How you can begin accepting credit cards

Many small businesses don't realize how easy it is to accept credit card payments. In this column, Susan P. Butler, Small Business Advisor, explain how to set up a credit card merchant account.
Written by Susan P. Butler, Contributor
Most credit card organizations, including Visa, MasterCard, and others, are associations among whose members are banks that issue the association's credit cards to individuals and businesses ("issuing banks"), and banks that acquire the right to receive payment for charges ("acquiring banks").

To begin accepting credit card payments, you need a merchant account with an acquiring bank, equipment to process credit cards or software to process information online, and a deal with a company that verifies the credit card information, processes the transaction, and deposits funds into your merchant account. You may then accept credit cards, obtain authorization for the charge, and receive funds in your account. Banks and independent sales organizations ("ISO"s) usually contract with credit card processors to perform these tasks, or will provide a list of companies for you to select.

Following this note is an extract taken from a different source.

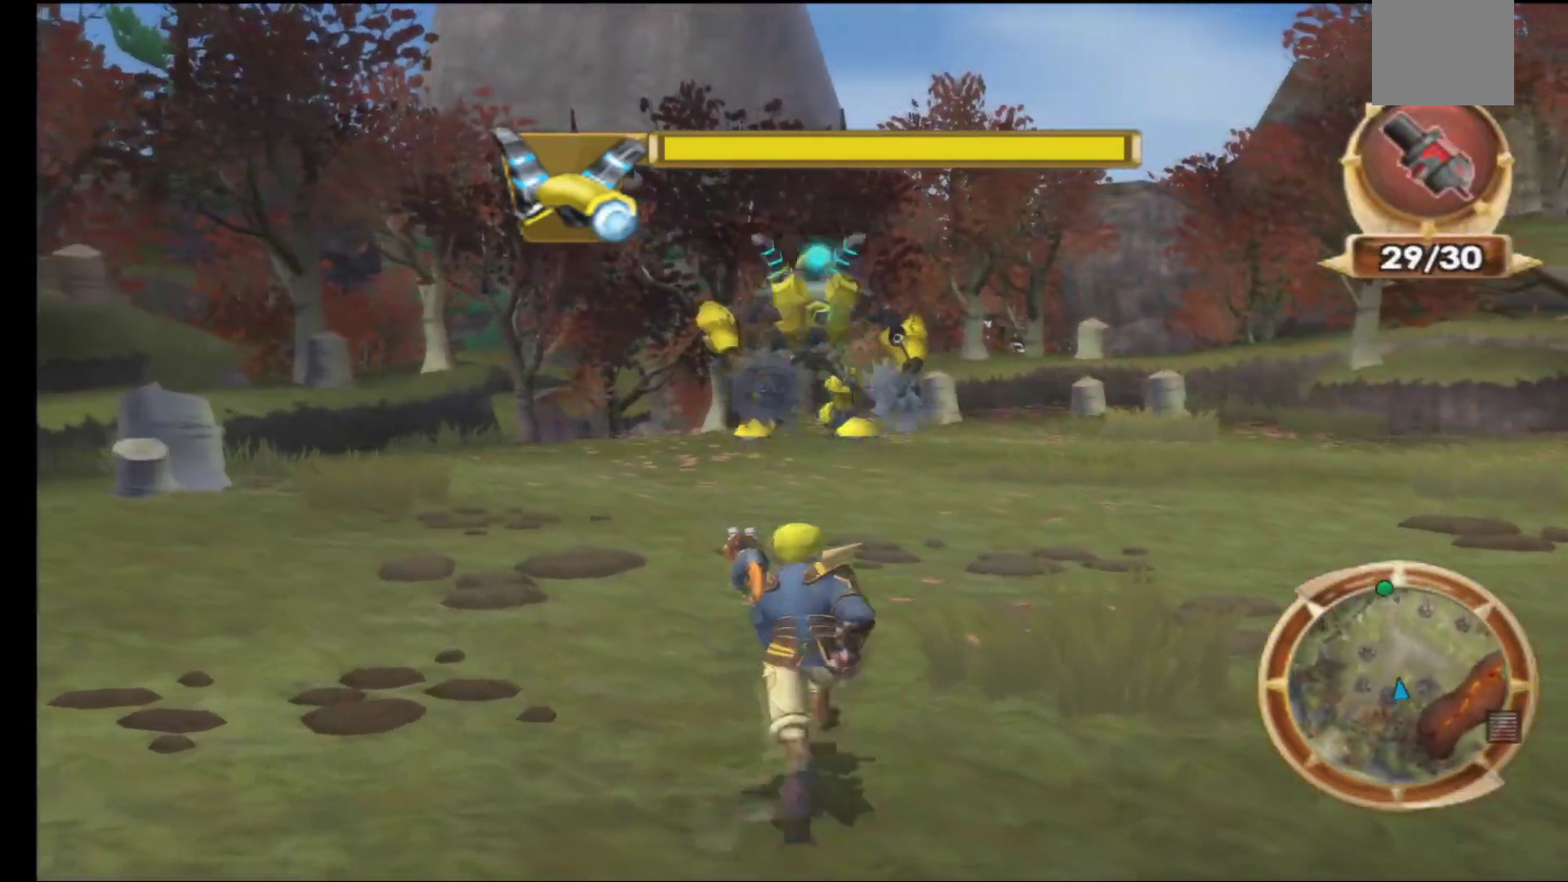
{"buttons": [], "left_stick": "right", "right_stick": "center", "events": [[17, "R1", "down"], [83, "R1", "up"], [183, "R1", "down"], [250, "R1", "up"], [450, "left_stick", "right"]]}
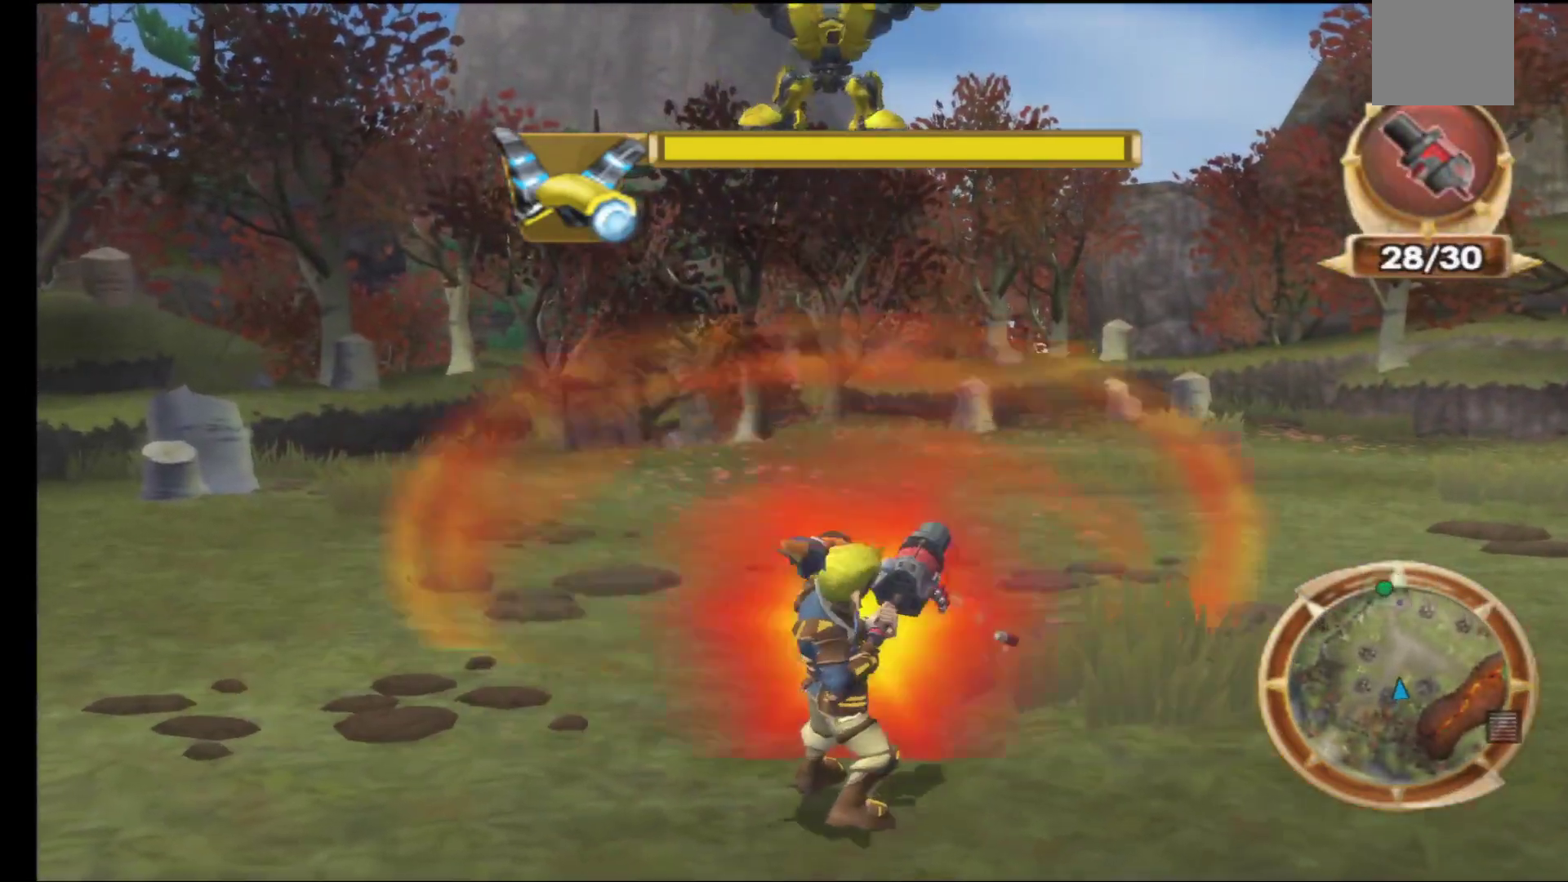
{"buttons": [], "left_stick": "up-right", "right_stick": "center", "events": [[367, "left_stick", "up-right"]]}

Normally you pay a per-transaction fee for each charge (often between 20 and 60 cents), a discount rate (another fee) that is some percentage (2% to 4%) of the total amount charged by credit card, and initial set-up fees for various services, equipment, and software (ranging from US$200 to US$1,500).

Should you go through a bank or an ISO to set up your merchant account? That depends on your business, credit rating, and profitability. Banks generally charge lower fees, but are often hesitant to open merchant accounts for new businesses, small businesses, home-based businesses, or risky businesses (hello dot-coms!) because they must believe they can collect any chargebacks from you.

What's a chargeback? When a purchaser returns a product or challenges the amount charged, banks nearly always put a hold on funds until the parties resolve the dispute. For example, a client pays you US$500 by credit card and the amount is transferred to your merchant account. Later the client isn't happy with the service and disputes that charge with her issuing bank, which puts the amount on hold. If you've already spent that money, you may owe your bank US$500; it's "charged back" against your account until resolution.

This can be a problem for service providers since it's difficult to objectively determine whether the service was provided as promised. It's also a big deal to small businesses, because each held payment may represent that month's rent or utility bill. It's up to you to prove to the banks through some report or contract that you provided the services promised. You must also pay a chargeback fee to your bank, which may run from US$10 to US$25 per chargeback. If you have a large number of chargebacks, the bank could cancel your account and add your business name to a list that it shares with other banks, which essentially prevents you from opening a merchant account with anyone else; think of it as blacklisting. You may decide this collection process is too risky for your long-term business goals if you often encounter disputes.

If a bank considers your business too risky and denies your application for a merchant account, try an ISO. They charge higher rates because they accept some of the responsibility for chargebacks. They apply for a merchant account with acquiring banks on your behalf, and charge you a fee for the risk they accept. If you go through an ISO, most experts recommend that the merchant account be in your name rather than the ISOs. Some shady companies "factor" or "launder" accounts for bad-risk merchants in violation of credit card association agreements (and in violation of law in some places), charge exorbitant fees, and make it difficult for you to access your money.

Before signing up with anyone, compare the organizations' services, fees, and policies. Do they provide equipment, software that doesn't require any modification to your Web site, instant verification, online processing, or real-time services so you can call by telephone for verification if you don't want to accept information online? Do they have a seal of approval by a reputable business organization?

Beware of hidden fees for items such as installation, minimum account billing, voice authorization, bank setup, and daily closeout. Get a schedule of all fees and make sure you understand when and how they may increase, and under what circumstances new fees may be charged Understand policies regarding chargebacks, confidentiality, raising fees, providing notice to you about changes to fees and other terms, and when they may cancel your account with them.

For example, try to avoid agreements that require you to pay "fines" in addition to chargeback fees when the percentage of chargebacks exceeds a certain amount of your total sales volume. Be cautious about signing on with an organization that sells your information, and that of your customers, to other companies unless you understand exactly what information they're using and where it's going. Anticipate your cost by making sure the agreement doesn't allow the organization to change fees or terms without providing written notice to you of the change. what are some concrete things people should look for in these policies? In other words, what's good and bad? Just pointing out the parts of the policies isn't enough.

Credit card associations' Web sites, such as those of Visa and MasterCard, are a good places to start gathering information.